C’est un dispositif légal qui plafonne le montant des loyers dans les zones tendues, afin d’éviter les hausses abusives et de protéger les locataires.
Est-ce que l’encadrement des loyers fonctionne ?
Oui, selon le rapport lui-même : les loyers ont baissé de 2 à 5 % dans les zones concernées, sans réduction de l’offre locative.
Pourquoi le gouvernement veut-il remettre en cause ce dispositif ?
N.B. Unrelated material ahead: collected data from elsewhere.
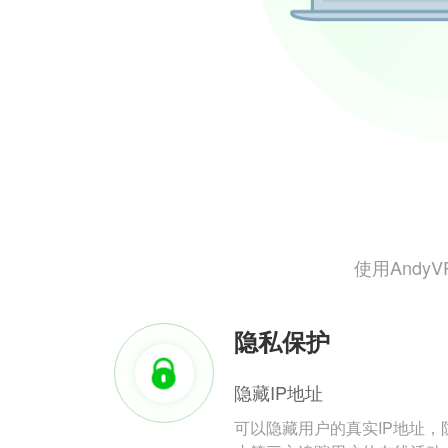
使用And
隐私保护
隐藏IP地址
可以隐藏用户的真实IP地址，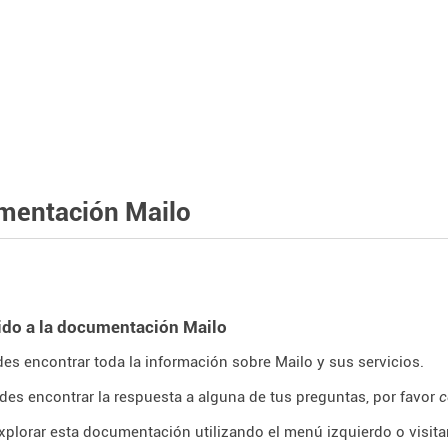
mentación Mailo
ido a la documentación Mailo
es encontrar toda la información sobre Mailo y sus servicios.
des encontrar la respuesta a alguna de tus preguntas, por favor
c
plorar esta documentación utilizando el menú izquierdo o visitar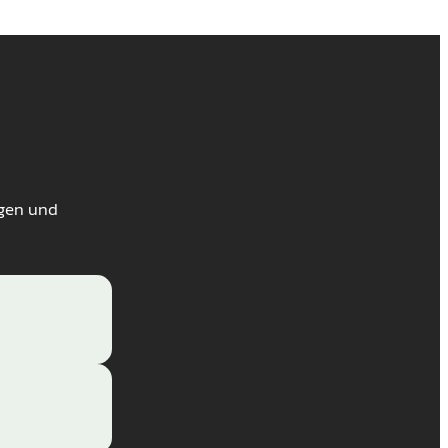
ngen und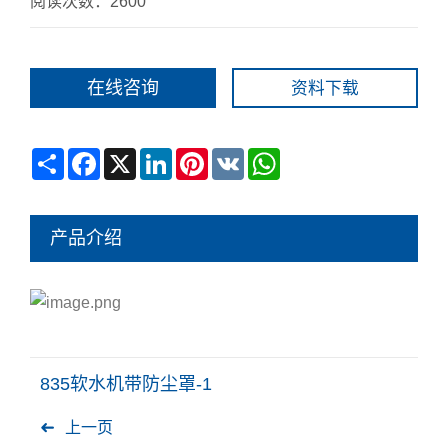
阅读次数：2600
在线咨询
资料下载
Share
Facebook
X
LinkedIn
Pinterest
VK
WhatsApp
产品介绍
835软水机带防尘罩-1
上一页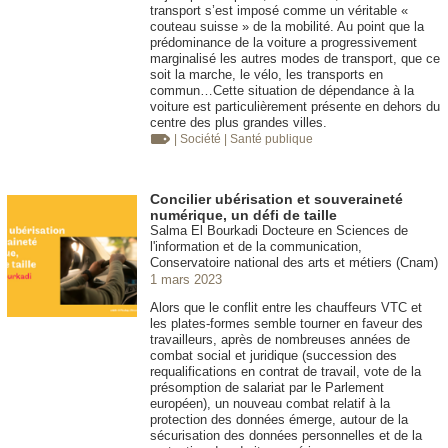
transport s’est imposé comme un véritable «
couteau suisse » de la mobilité. Au point que la
prédominance de la voiture a progressivement
marginalisé les autres modes de transport, que ce
soit la marche, le vélo, les transports en
commun…Cette situation de dépendance à la
voiture est particulièrement présente en dehors du
centre des plus grandes villes.
| Société
| Santé publique
Concilier ubérisation et souveraineté
numérique, un défi de taille
Salma El Bourkadi Docteure en Sciences de
l'information et de la communication,
Conservatoire national des arts et métiers (Cnam)
1 mars 2023
Alors que le conflit entre les chauffeurs VTC et
les plates-formes semble tourner en faveur des
travailleurs, après de nombreuses années de
combat social et juridique (succession des
requalifications en contrat de travail, vote de la
présomption de salariat par le Parlement
européen), un nouveau combat relatif à la
protection des données émerge, autour de la
sécurisation des données personnelles et de la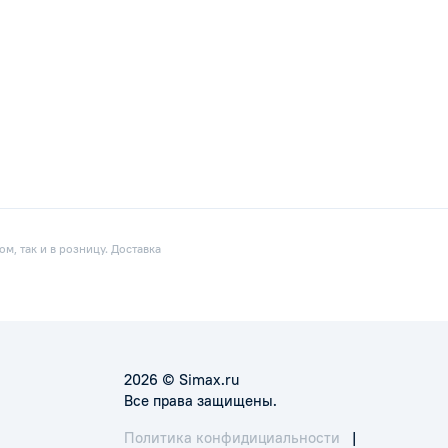
м, так и в розницу. Доставка
2026 © Simax.ru
Все права защищены.
Политика конфидициальности
|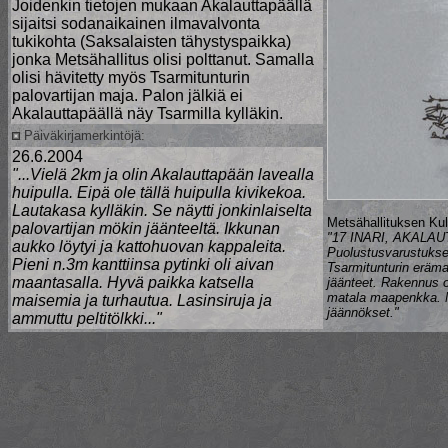
Joidenkin tietojen mukaan Akalauttapäällä
sijaitsi sodanaikainen ilmavalvonta
tukikohta (Saksalaisten tähystyspaikka)
jonka Metsähallitus olisi polttanut. Samalla
olisi hävitetty myös Tsarmitunturin
palovartijan maja. Palon jälkiä ei
Akalauttapäällä näy Tsarmilla kylläkin.
Päiväkirjamerkintöjä:
26.6.2004
"...Vielä 2km ja olin Akalauttapään lavealla
huipulla. Eipä ole tällä huipulla kivikekoa.
Lautakasa kylläkin. Se näytti jonkinlaiselta
Metsähallituksen Kul
palovartijan mökin jäänteeltä. Ikkunan
"17 INARI, AKALA
aukko löytyi ja kattohuovan kappaleita.
Puolustusvarustukse
Pieni n.3m kanttiinsa pytinki oli aivan
Tsarmitunturin eräma
maantasalla. Hyvä paikka katsella
jäänteet. Rakennus on
matala maapenkka. No
maisemia ja turhautua. Lasinsiruja ja
jäännökset."
ammuttu peltitölkki..."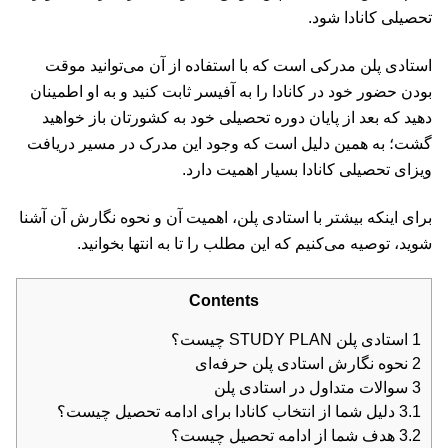
تحصیلی کانادا شود.
استادی پلن مدرکی است که با استفاده از آن می‌توانید موقت
بودن حضور خود در کانادا را به آفیسر ثابت کنید و به او اطمینان
دهید که بعد از پایان دوره تحصیلی خود به کشورتان باز خواهید
گشت؛ به همین دلیل است که وجود این مدرک در مسیر دریافت
ویزای تحصیلی کانادا بسیار اهمیت دارد.
برای اینکه بیشتر با استادی پلن، اهمیت آن و نحوه نگارش آن آشنا
شوید، توصیه می‌کنیم که این مطلب را تا به انتها بخوانید.
Contents
1
استادی پلن STUDY PLAN چیست؟
2
نحوه نگارش استادی پلن حرفه‌ای
3
سوالات متداول در استادی پلن
3.1
دلیل شما از انتخاب کانادا برای ادامه تحصیل چیست؟
3.2
هدف شما از ادامه تحصیل چیست؟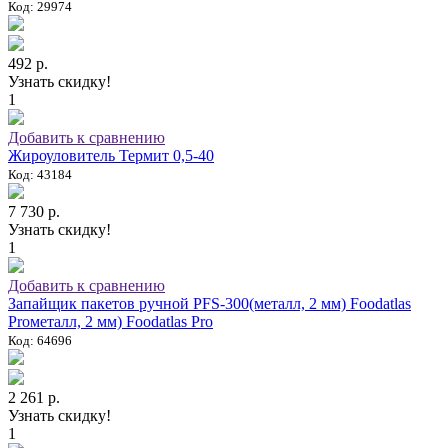
Код: 29974
492 р.
Узнать скидку!
1
Добавить к сравнению
Жироуловитель Термит 0,5-40
Код: 43184
7 730 р.
Узнать скидку!
1
Добавить к сравнению
Запайщик пакетов ручной PFS-300(металл, 2 мм) Foodatlas
Proметалл, 2 мм) Foodatlas Pro
Код: 64696
2 261 р.
Узнать скидку!
1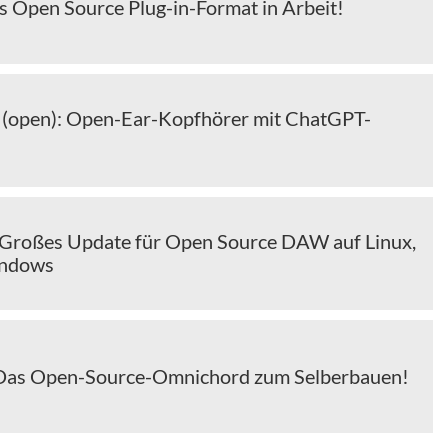
 Open Source Plug-in-Format in Arbeit!
 (open): Open-Ear-Kopfhörer mit ChatGPT-
 Großes Update für Open Source DAW auf Linux,
indows
 Das Open-Source-Omnichord zum Selberbauen!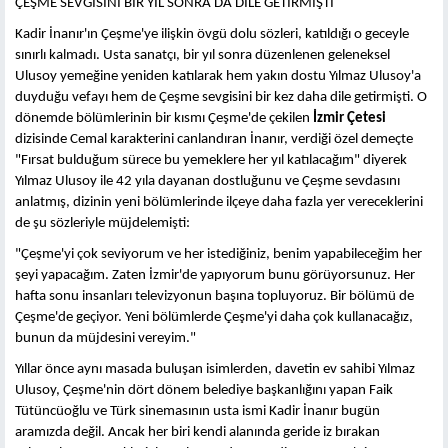
ÇEŞME SEVGİSİNİ BİR YIL SONRA DA DİLE GETİRMİŞTİ
Kadir İnanır'ın Çeşme'ye ilişkin övgü dolu sözleri, katıldığı o geceyle
sınırlı kalmadı. Usta sanatçı, bir yıl sonra düzenlenen geleneksel
Ulusoy yemeğine yeniden katılarak hem yakın dostu Yılmaz Ulusoy'a
duyduğu vefayı hem de Çeşme sevgisini bir kez daha dile getirmişti. O
dönemde bölümlerinin bir kısmı Çeşme'de çekilen
İzmir Çetesi
dizisinde Cemal karakterini canlandıran İnanır, verdiği özel demeçte
"Fırsat bulduğum sürece bu yemeklere her yıl katılacağım" diyerek
Yılmaz Ulusoy ile 42 yıla dayanan dostluğunu ve Çeşme sevdasını
anlatmış, dizinin yeni bölümlerinde ilçeye daha fazla yer vereceklerini
de şu sözleriyle müjdelemişti:
"Çeşme'yi çok seviyorum ve her istediğiniz, benim yapabileceğim her
şeyi yapacağım. Zaten İzmir'de yapıyorum bunu görüyorsunuz. Her
hafta sonu insanları televizyonun başına topluyoruz. Bir bölümü de
Çeşme'de geçiyor. Yeni bölümlerde Çeşme'yi daha çok kullanacağız,
bunun da müjdesini vereyim."
Yıllar önce aynı masada buluşan isimlerden, davetin ev sahibi Yılmaz
Ulusoy, Çeşme'nin dört dönem belediye başkanlığını yapan Faik
Tütüncüoğlu ve Türk sinemasının usta ismi Kadir İnanır bugün
aramızda değil. Ancak her biri kendi alanında geride iz bırakan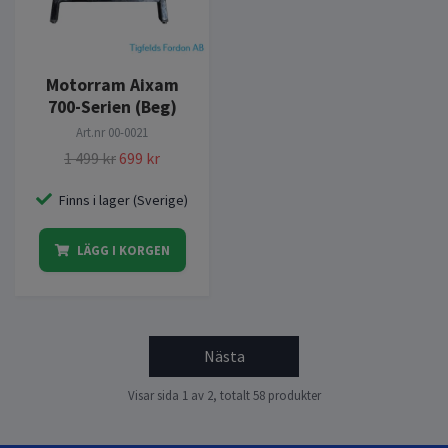
Motorram Aixam
700-Serien (Beg)
Art.nr
00-0021
1 499 kr
699 kr
Finns i lager (Sverige)
LÄGG I KORGEN
Nästa
Visar sida 1 av 2, totalt 58 produkter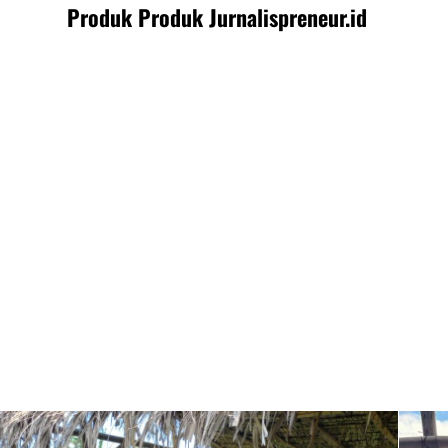
Produk Produk Jurnalispreneur.id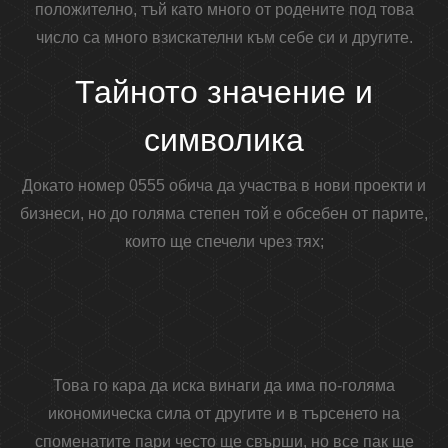
положително, тъй като много от родените под това
число са много взискателни към себе си и другите.
Тайното значение и
символика
Докато номер 0555 обича да участва в нови проекти и
бизнеси, но до голяма степен той е обсебен от парите,
които ще спечели чрез тях;
Това го кара да иска винаги да има по-голяма
икономическа сила от другите и в търсенето на
споменатите пари често ще свърши, но все пак ще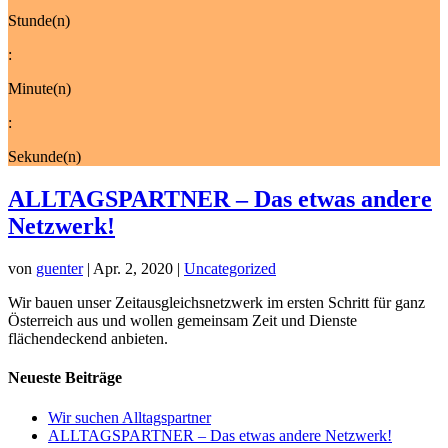
Stunde(n)
:
Minute(n)
:
Sekunde(n)
ALLTAGSPARTNER – Das etwas andere
Netzwerk!
von
guenter
|
Apr. 2, 2020
|
Uncategorized
Wir bauen unser Zeitausgleichsnetzwerk im ersten Schritt für ganz
Österreich aus und wollen gemeinsam Zeit und Dienste
flächendeckend anbieten.
Neueste Beiträge
Wir suchen Alltagspartner
ALLTAGSPARTNER – Das etwas andere Netzwerk!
Le rapport met en avant un « coût » pour les finances publiques lié à la baisse des recettes fiscales sur les revenus locatifs. La CNL dénonce une lecture orientée, favorable au lobby des propriétaires.
Quelles zones sont concernées par l’encadrement des loyers ?
Actuellement, le dispositif s’applique dans certaines zones tendues à titre expérimental. La CNL réclame sa généralisation à l’ensemble de ces zones.
Comment l’encadrement des loyers est-il contourné ?
Principalement via les compléments de loyer, qui permettent aux bailleurs de dépasser le plafond légal sans contrôle suffisant des pouvoirs publics.
Que propose la CNL pour défendre les locataires ?
La pérennisation et la généralisation de l’encadrement, un plan massif de logements sociaux, le permis de louer dans les agglomérations, et la création d’une Sécurité sociale du logement.